Fantasy Abyss Sticking to Ink Dye

Chapter 107 Present World 1: My Faith, My Salvation

Yuanfan perspective

While walking in the dark, the burning sensation from the abdominal cavity burned all the way up, I was a little dazed, and tried to reach out to stop that strange feeling, but failed, and then I realized dully that I had no There is no command from my brain to command my arm as usual.I basically, or subconsciously.

I searched in the dark for a long time, and when I found the pain and wanted to cry, I finally remembered what I was obsessed with.My chest was oppressively oppressive, and I tried my best to breathe in more oxygen.

After I tried to open my eyes, the first person I saw was Mo Xiaoqi.Or Mo Xiaoqi's back, I don't know what he is doing, I almost laughed out loud because of such a surprise, but I didn't.Mo Xiaoqi is the one who is genuinely warm-hearted and cold-hearted. He left so resolutely, how could he come back?When I was still in the hospital, I seemed to have seen him many times, but the reality would always give me a slap in the face, and told me to stop thinking about it, what if you are the goddess of fate who can see you.
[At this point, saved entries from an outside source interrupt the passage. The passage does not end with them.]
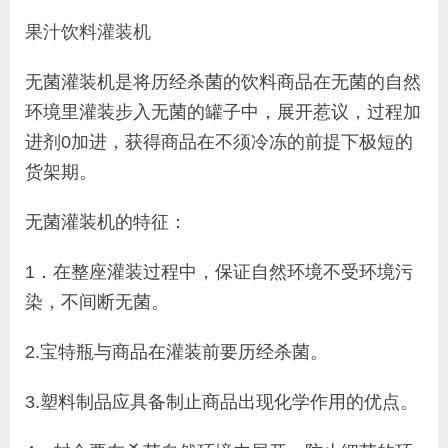
果汁饮料灌装机
无菌灌装机是将历经杀菌的饮料商品在无菌的自然
环境里灌装步入无菌的罐子中，展开惹议，过程加
进剂0加进，获得商品在不须冷冻的前提下极短的
货架期。
无菌灌装机的特征：
1．在整座灌装过程中，保证自然环境不受环境污
染，不间断无菌。
2.宝特瓶与商品在灌装前要历经杀菌。
3.塑料制品应具备制止商品出现化学作用的优点。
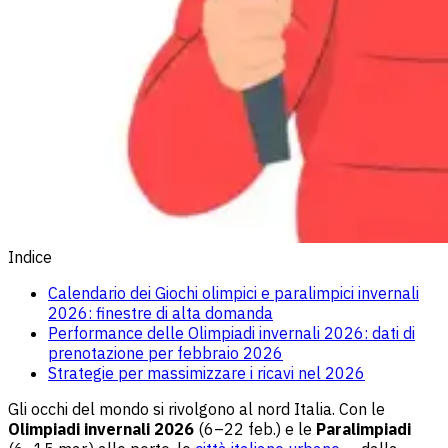
Indice
Calendario dei Giochi olimpici e paralimpici invernali
2026: finestre di alta domanda
Performance delle Olimpiadi invernali 2026: dati di
prenotazione per febbraio 2026
Strategie per massimizzare i ricavi nel 2026
Gli occhi del mondo si rivolgono al nord Italia. Con le
Olimpiadi invernali 2026
(6–22 feb.) e le
Paralimpiadi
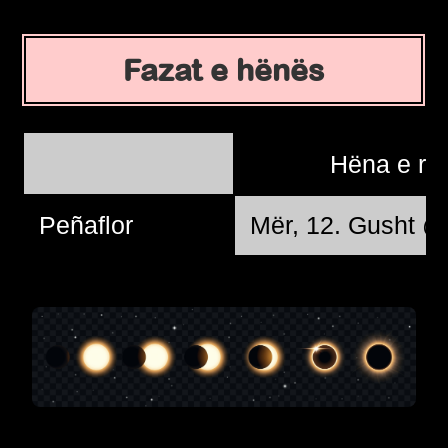
Fazat e hënës
Hëna e re
Peñaflor
Mër, 12. Gusht @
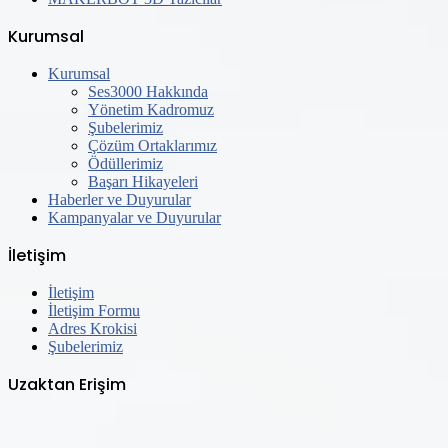
Kurumsal
Kurumsal
Ses3000 Hakkında
Yönetim Kadromuz
Şubelerimiz
Çözüm Ortaklarımız
Ödüllerimiz
Başarı Hikayeleri
Haberler ve Duyurular
Kampanyalar ve Duyurular
İletişim
İletişim
İletişim Formu
Adres Krokisi
Şubelerimiz
Uzaktan Erişim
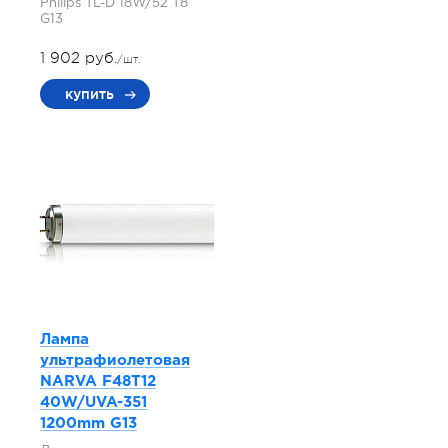
Philips TL-D 18W/52 T8
G13
1 902 руб.
/шт.
купить
Лампа
ультрафиолетовая
NARVA F48T12
40W/UVA-351
1200mm G13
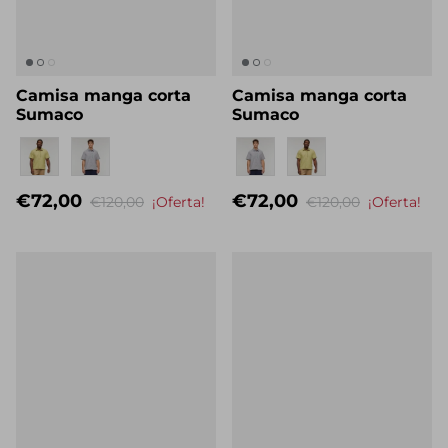
Camisa manga corta
Camisa manga corta
Sumaco
Sumaco
Eigenname
Eigenname
€72,00
€72,00
€120,00
¡Oferta!
€120,00
¡Oferta!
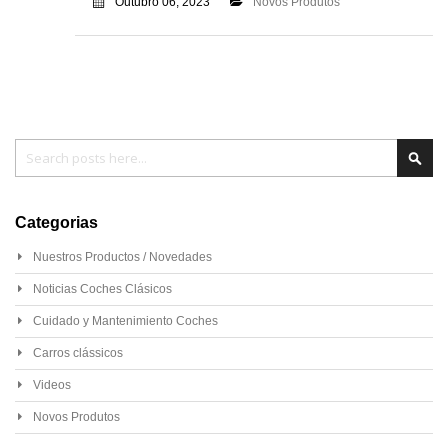
Outubro 06, 2023
Novos Produtos
Pesquisa
Pesq
Categorias
Nuestros Productos / Novedades
Noticias Coches Clásicos
Cuidado y Mantenimiento Coches
Carros clássicos
Videos
Novos Produtos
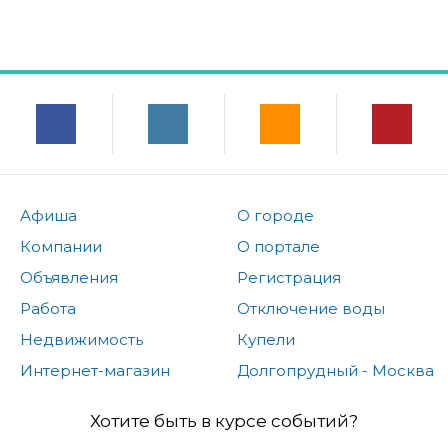
Афиша
О городе
Компании
О портале
Объявления
Регистрация
Работа
Отключение воды
Недвижимость
Купели
Интернет-магазин
Долгопрудный - Москва
Хотите быть в курсе событий?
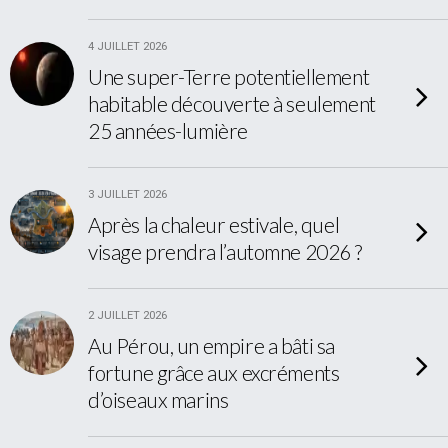
4 JUILLET 2026
Une super-Terre potentiellement
habitable découverte à seulement
25 années-lumière
3 JUILLET 2026
Après la chaleur estivale, quel
visage prendra l’automne 2026 ?
2 JUILLET 2026
Au Pérou, un empire a bâti sa
fortune grâce aux excréments
d’oiseaux marins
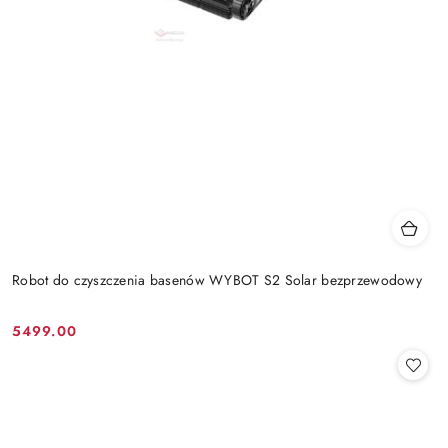
Robot do czyszczenia basenów WYBOT S2 Solar bezprzewodowy
5499.00
Cena:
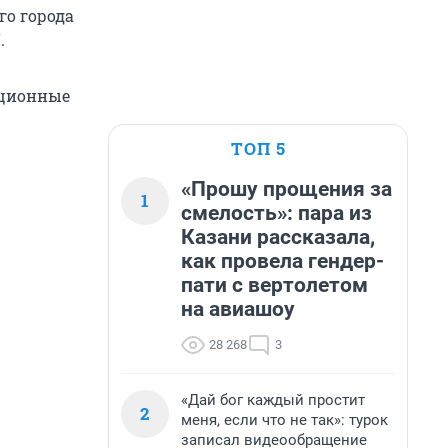
го города
U
.
ационные
ТОП 5
«Прошу прощения за
1
смелость»: пара из
Казани рассказала,
как провела гендер-
пати с вертолетом
на авиашоу
28 268
3
«Дай бог каждый простит
2
меня, если что не так»: турок
записал видеообращение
Mo Xiaoqi turned her head and stared at me, and I just looked at him so calmly. In fact, I recognized it even if it was a fantasy, that is, I want to see him more. Is this a disguised effort to remember him?I trace his appearance in my mind again and again, even if it will be painful, I want to watch it longer and clearer.

When I saw Mo Xiaoqi's eyes, I was a little puzzled. Those eyes with a gentle smile flowing from both sides were now filled with a trace of fear, and then he took half a step back.I looked at his feet hesitantly, how could this be?Even fantasies evade me like this.

Mo Xiaoqi, what did I do to make you avoid me like this?

Extremely unwilling, I stared at those feet, don't back up anymore, if I back up again, I'm really going to collapse, I really, can't take it anymore.

I don't know how much blood I bled at that time, and my head is still dizzy now. I tried hard to open my mouth, wanting to let him come.

"come over."

In fact, when I said this sentence, I wanted to laugh at myself, how many times, I should give up this kind of soliloquy, right?Subconsciously, I knew that Mo Xiaoqi would not come back, so every time, the imaginary people ignored me, leaving me alone facing the nothingness.

However, what surprised me was that Mo Xiaoqi obediently came over and stood by the bed. For nearly three years, which was longer than the time we had been together, for the first time I felt shrinking, muttering I do not know how to confirm.Perhaps Mo Xiaoqi wanted to hear what I was saying, so he bent down towards me.

I pursed my lips and did not move, just lowered my eyes slightly, I held my breath carefully, and carefully felt the sound of the other party's quiet breathing, as well as the feeling of a tiny air current brushing over my cheeks.

This is not a fantasy. Three years later, I finally met the real Mo Xiaoqi.At that moment, I thought, if I hadn't been injured, I would definitely jump up and lock him, so that he could never leave again, I wanted to kiss him, I wanted to touch him, I wanted to bite his flesh and blood, so that he could never leave again no.

Over the past three years, the overwhelming resentment engulfed my heart. When he was about to stand up, I reached out and grabbed Mo Xiaoqi by the collar, letting him get closer to me.

"Mo Xiaoqi, if you run away again, I will take revenge on you." After gritting my teeth and saying this, I gasped out of breath.In fact, I have always known that Mo Xiaoqi is a contradictory person. Some people are soft and not hard, some people are the opposite, and some are idiots and not hard, but Mo Xiaoqi is obviously more likely to make people angry. Sometimes, he doesn't care much, and he will notice you only when he changes his attitude. When you think that he is tough but not soft, he will let you know that if you always treat him tough, he will be disgusted. You And I can only coax him.

Looking at Mo Xiaoqi's eyes full of nervousness and worry, I thought a little badly, it's fine like this, you, Mo Xiaoqi, owe me this, so you can go to hell with a sense of guilt like this, But looking at his dark circles around his eyes, I couldn't bear it anymore.I'm scared to death of this person being unhappy.I was also afraid that if I was not careful, I would push him away from me.

"I would have been fine. I was careless and made myself look like this, but if this injury can bring you back, I would rather cut the bones and cut the flesh. Mo Xiaoqi, can you not leave?"

Despite my best efforts, I couldn't hold back the trembling in my voice.I think the only use for dignity is to step on it.If possible, I want to crawl at his feet, kiss the toe of his shoes, and beg him not to go any more, not to leave me behind.In that way, he can more or less look at the so-called dignity, and the balance will shift slightly to my side.Dignity is far worse than him.

As I said, he is my only salvation, my god, and my only faith.